Zadanie: Przepisz wiernie, wiersz po wierszu, wszystkie rekordy zamieszczone poniżej. Obrazy pomiń.
=== Wyodrębnione rekordy ===
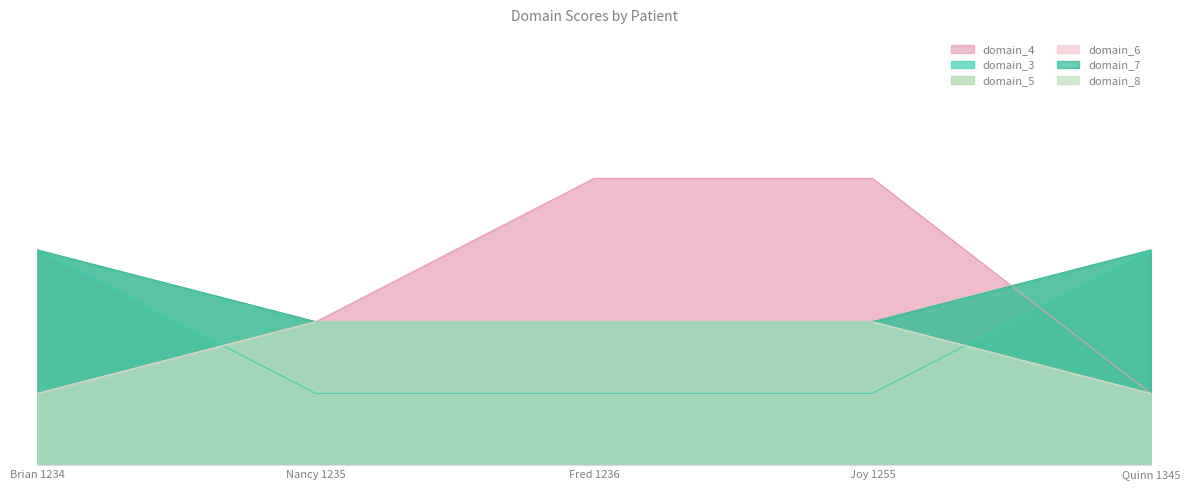

What is the highest value of the domain_7 series?

3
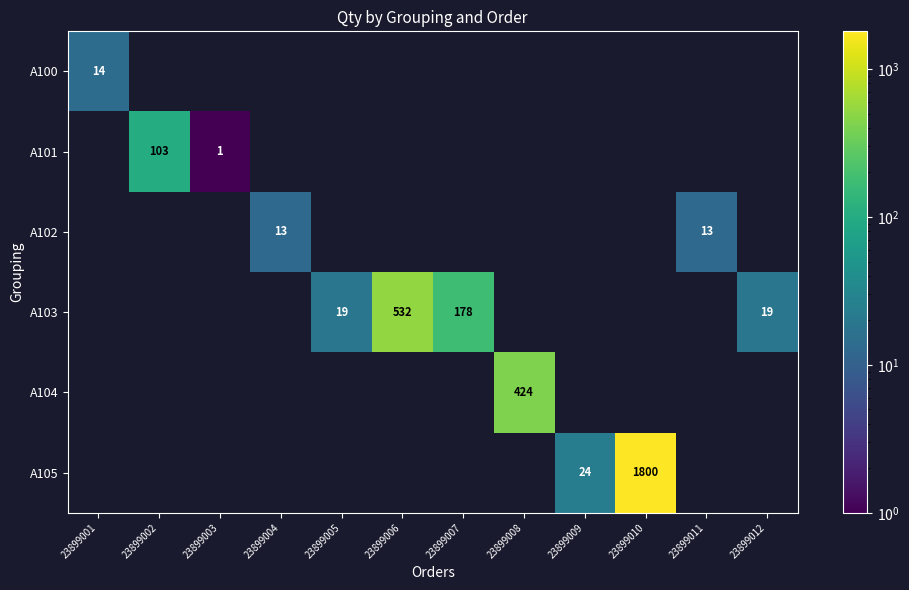

Which series changed the most between 23899007 and 23899012?

A103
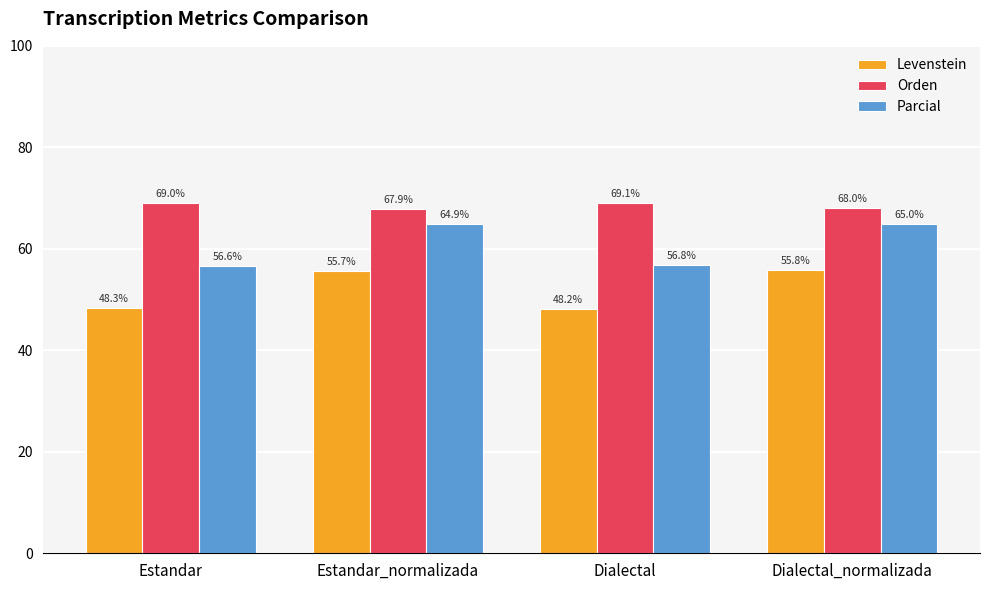

How many distinct data groups are displayed?

3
===
Odpowiedź:
What is the highest value of the domain_7 series?

3

Which series changed the most between 23899007 and 23899012?

A103

How many distinct data groups are displayed?

3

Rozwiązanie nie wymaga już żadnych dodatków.